Marquette Warrior: Debunking “The Da Vinci Code”

Sunday, May 21, 2006

Debunking “The Da Vinci Code”

Via Dappled Things, a splendid debunking of the pseudo-historical pseudo-theological nonsense of The Da Vinci Code.

The ironies surrounding the book (and now the movie) are huge.

One of the most acute ones involves author Dan Brown’s embracing of Gnostic sources about the early history of the Church — sources that mainstream Christianity rejected as heretical.

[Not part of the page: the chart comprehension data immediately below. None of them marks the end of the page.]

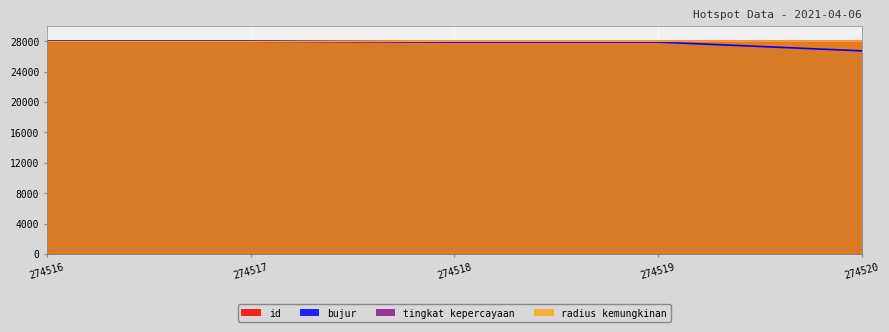

Read the bujur value at 274520.

26723.1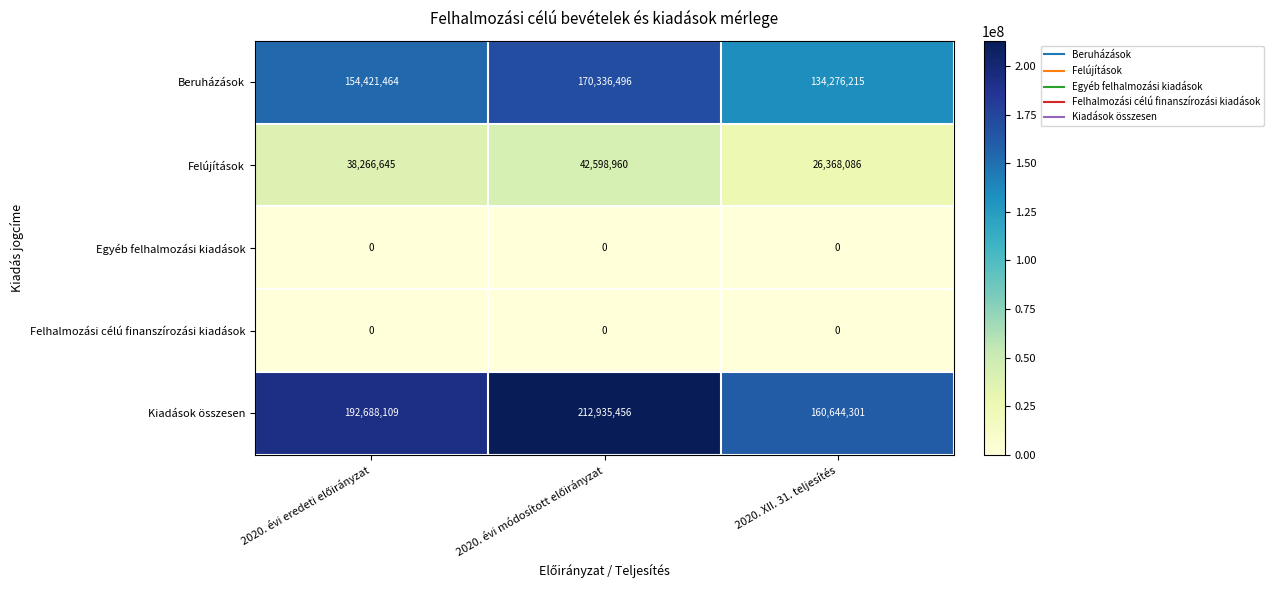

Count the Beruházások values in the range 134276215 to 170336496.

3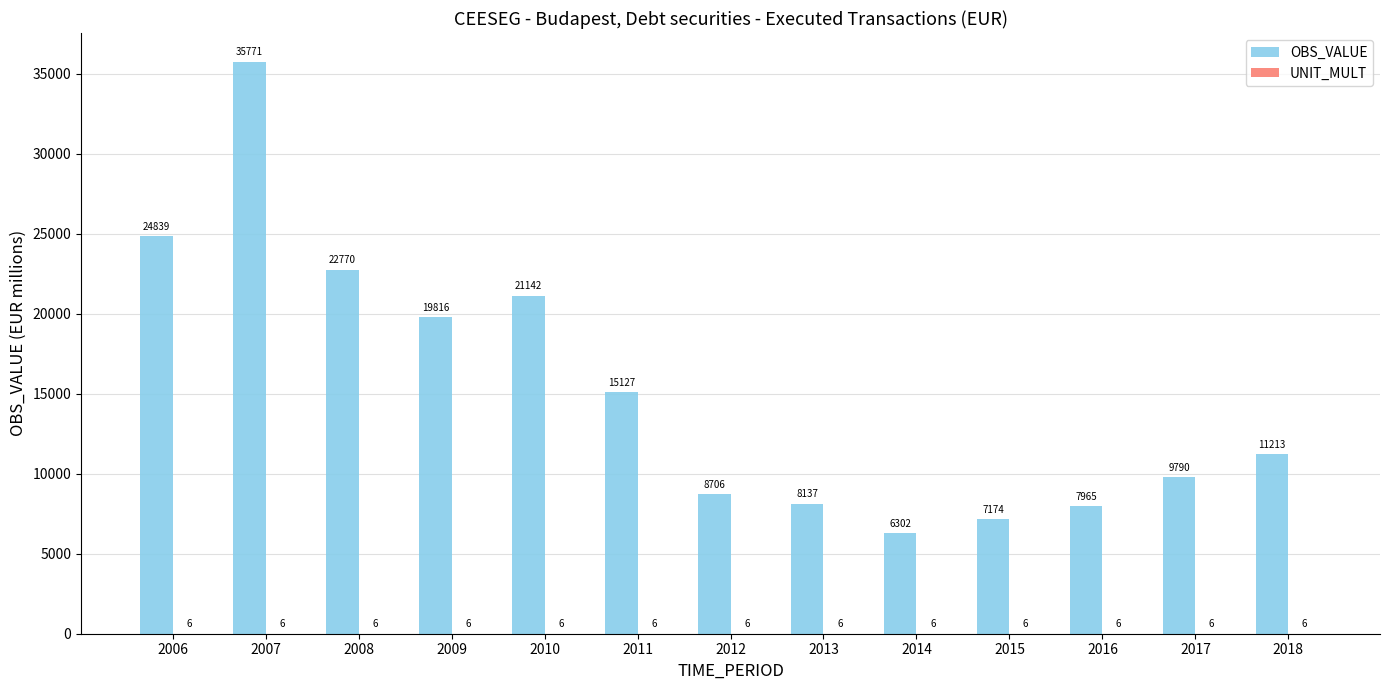

True or false: OBS_VALUE has a value of 11286.2 at 2016.

False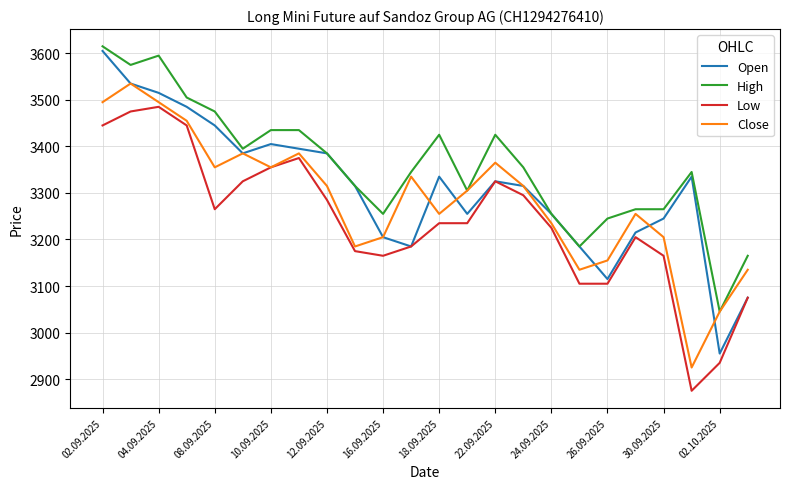

List the series in order of their overall mean, lowest first.

Low, Close, Open, High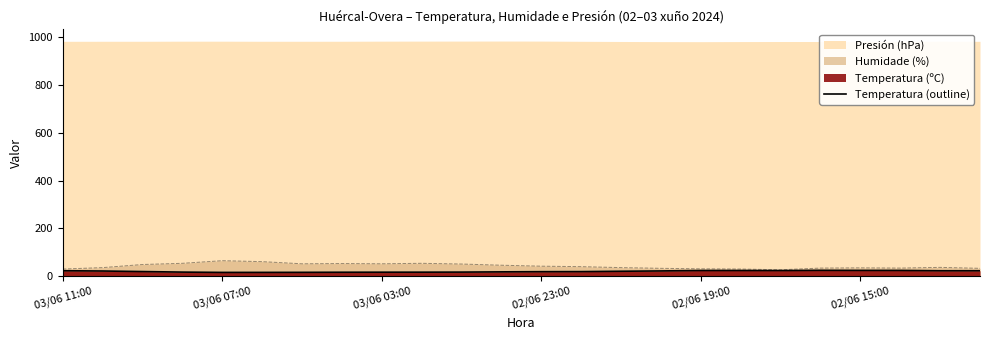

Which has a higher value, 10 or 13?

13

The Gnostics were, quite simply, elitists who thought themselves intellectually and therefore morally superior to the ordinary run of humanity. According to the The Catholic Encyclopedia, gnosticism is:
The doctrine of salvation by knowledge. This definition, based on the etymology of the word (gnosis “knowledge”, gnostikos, “good at knowing”), is correct as far as it goes, but it gives only one, though perhaps the predominant, characteristic of Gnostic systems of thought. Whereas Judaism and Christianity, and almost all pagan systems, hold that the soul attains its proper end by obedience of mind and will to the Supreme Power, i.e. by faith and works, it is markedly peculiar to Gnosticism that it places the salvation of the soul merely in the possession of a quasi-intuitive knowledge of the mysteries of the universe and of magic formulae indicative of that knowledge. Gnostics were “people who knew,” and their knowledge at once constituted them a superior class of beings, whose present and future status was essentially different from that of those who, for whatever reason, did not know.
Orthodox Christianity, on the other hand, has always been a very public faith.

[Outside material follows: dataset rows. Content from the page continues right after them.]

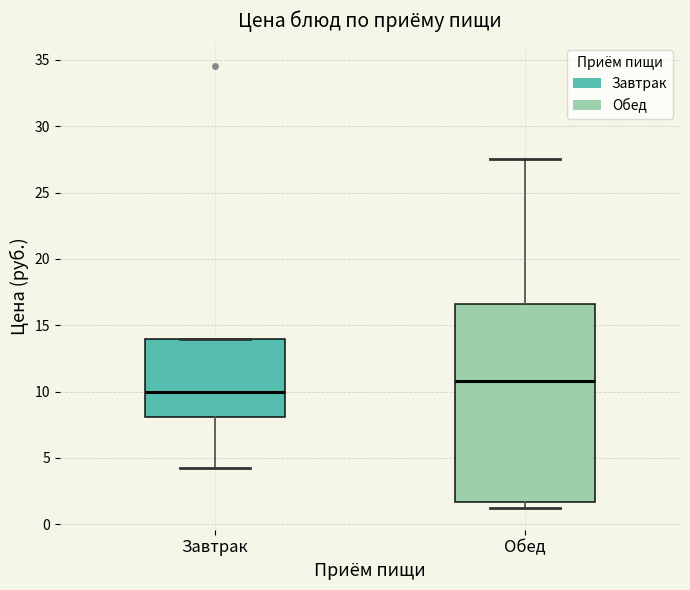

Where does the median line of the box for Завтрак sit on the y-axis? The values are not printed on the chart, so give them approximately, as read against the axis.

10.0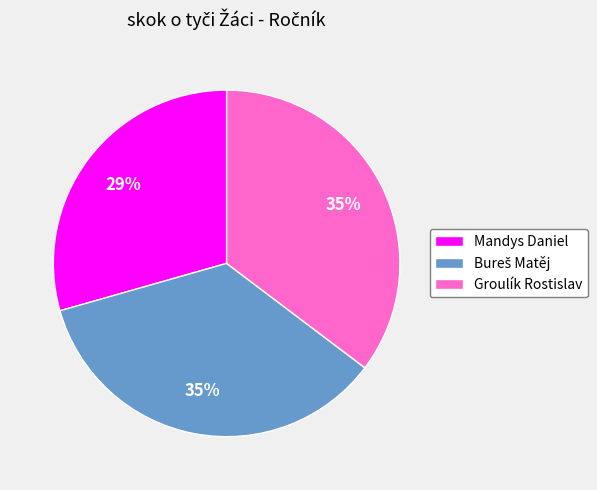

The Mandys Daniel slice represents 44% of the pie. True or false?

False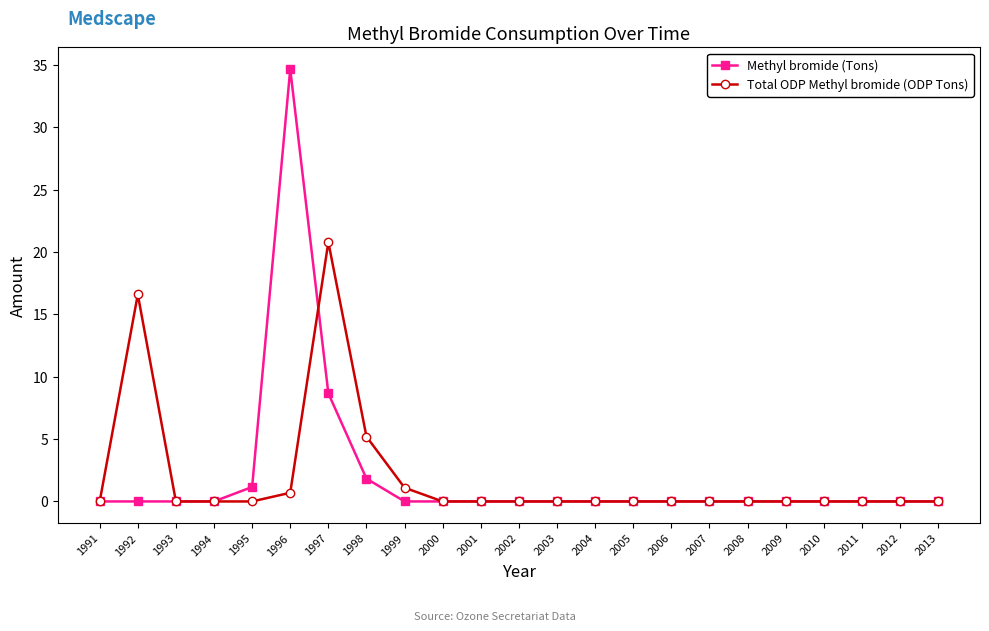

At which category does Total ODP Methyl bromide (ODP Tons) reach its first local peak?

1992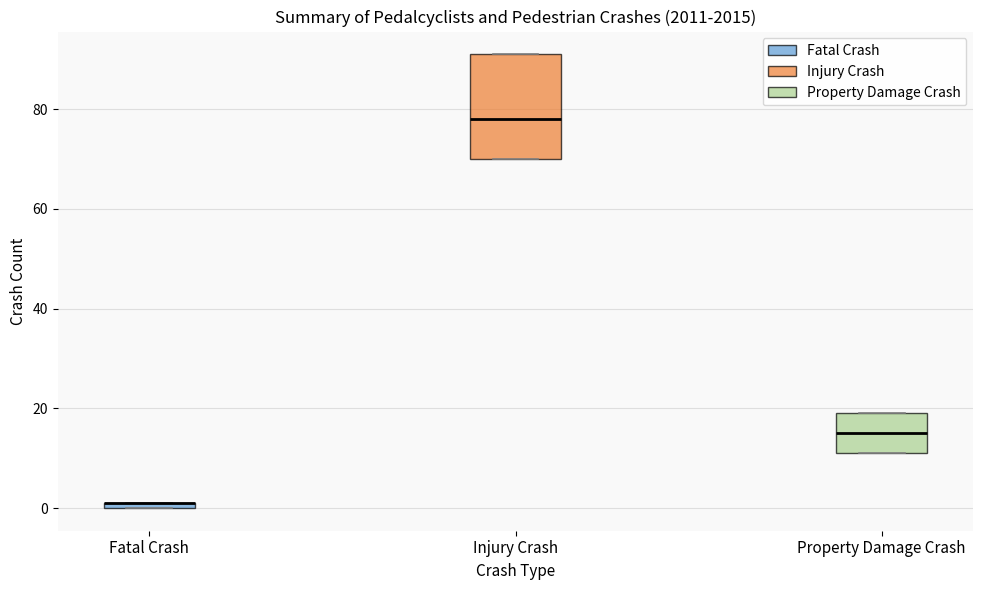

Which box is the tallest, from its lower edge to its upper edge?

Injury Crash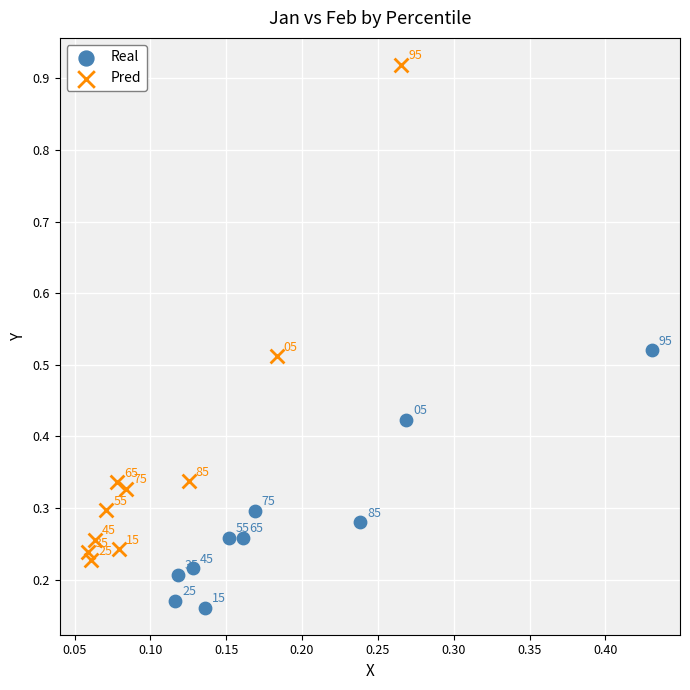

Which series contains the highest Y value?

Pred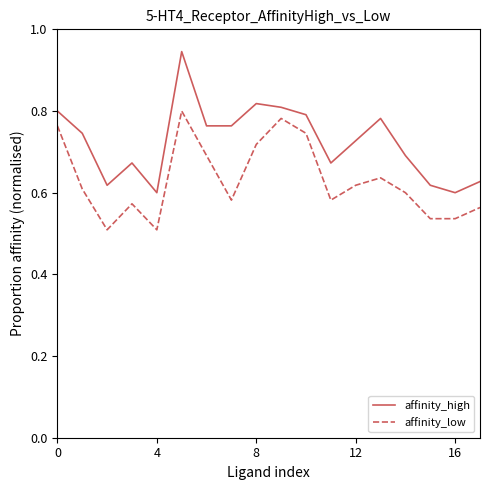

What is the difference between the maximum and minimum values in the affinity_low series?

0.3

Jesus taught pretty much anybody who would listen, including both the uneducated masses, and some rather disreputable sorts of people.

If you had lived during New Testament times, and run into the Apostle Peter, he would have told you everything he knew about Jesus.

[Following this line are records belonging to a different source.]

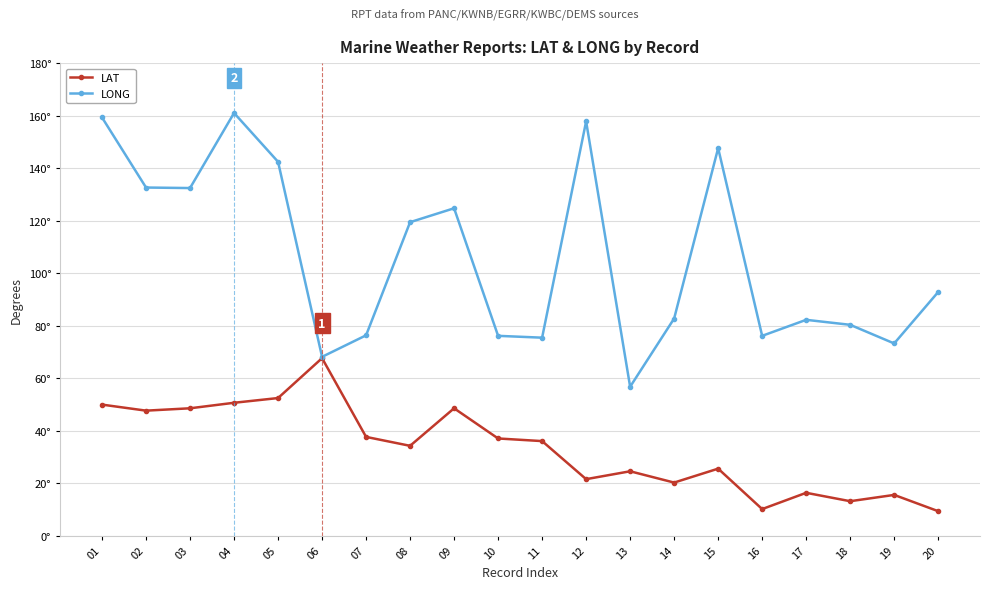

What are all the series names shown in the legend?

LAT, LONG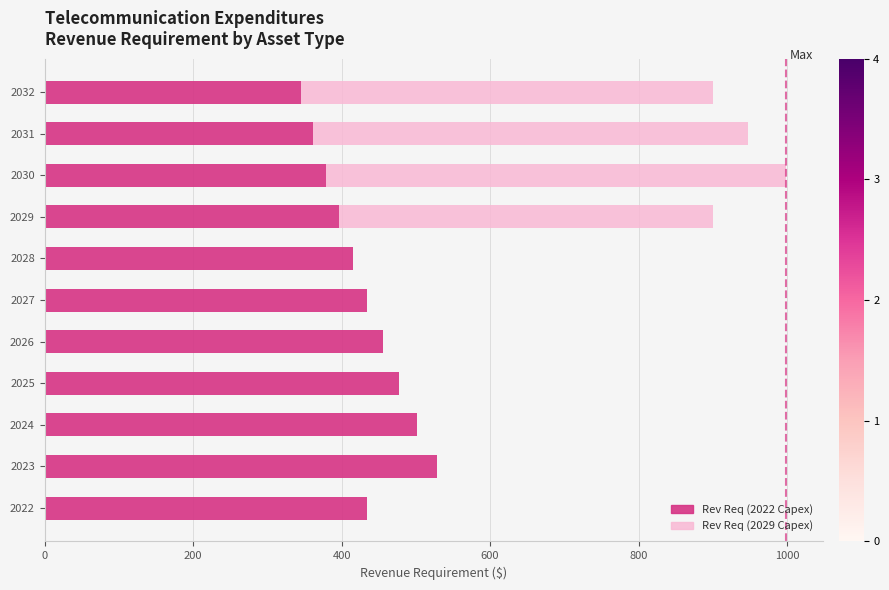

What is the total value across all series at 2029?

900.1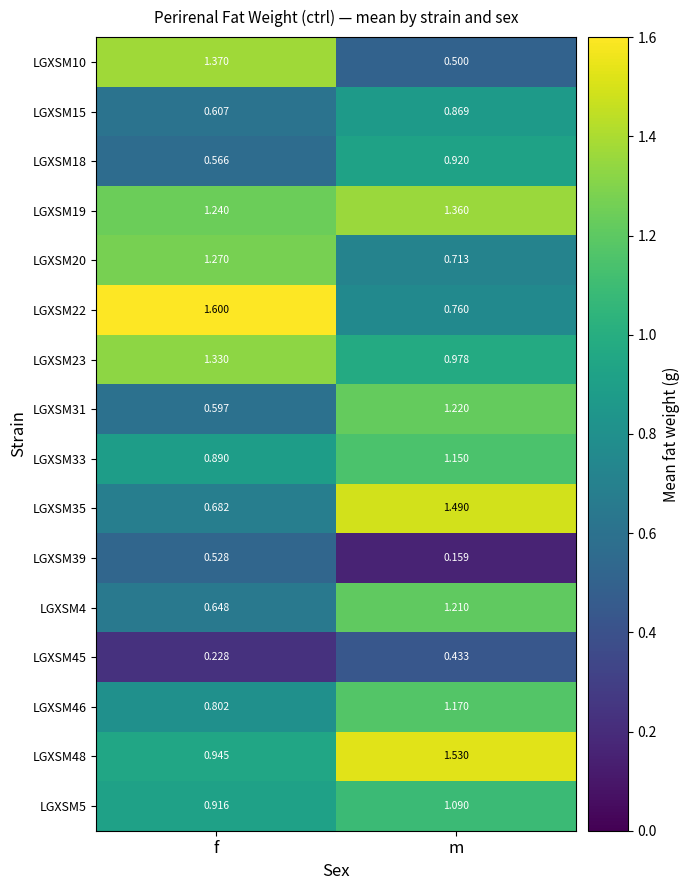

At which category does the chart reach its peak across all series?

f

And probably repeated a good part of it. He would have talked your ear off. A Jehovah’s Witness is nothing compared to the early apostles.

Had you run into a Gnostic, and he would condescend to talk to you at all, he might have made some oblique comments, trying to test you to see whether you were intellectually “up” to receiving the occult “knowledge.”

And which group does Dan Brown side with? The elitists. The nose-in-the-air “we know better than you do” snobs.

But then, sociologically, those are the people to whom he is trying to appeal.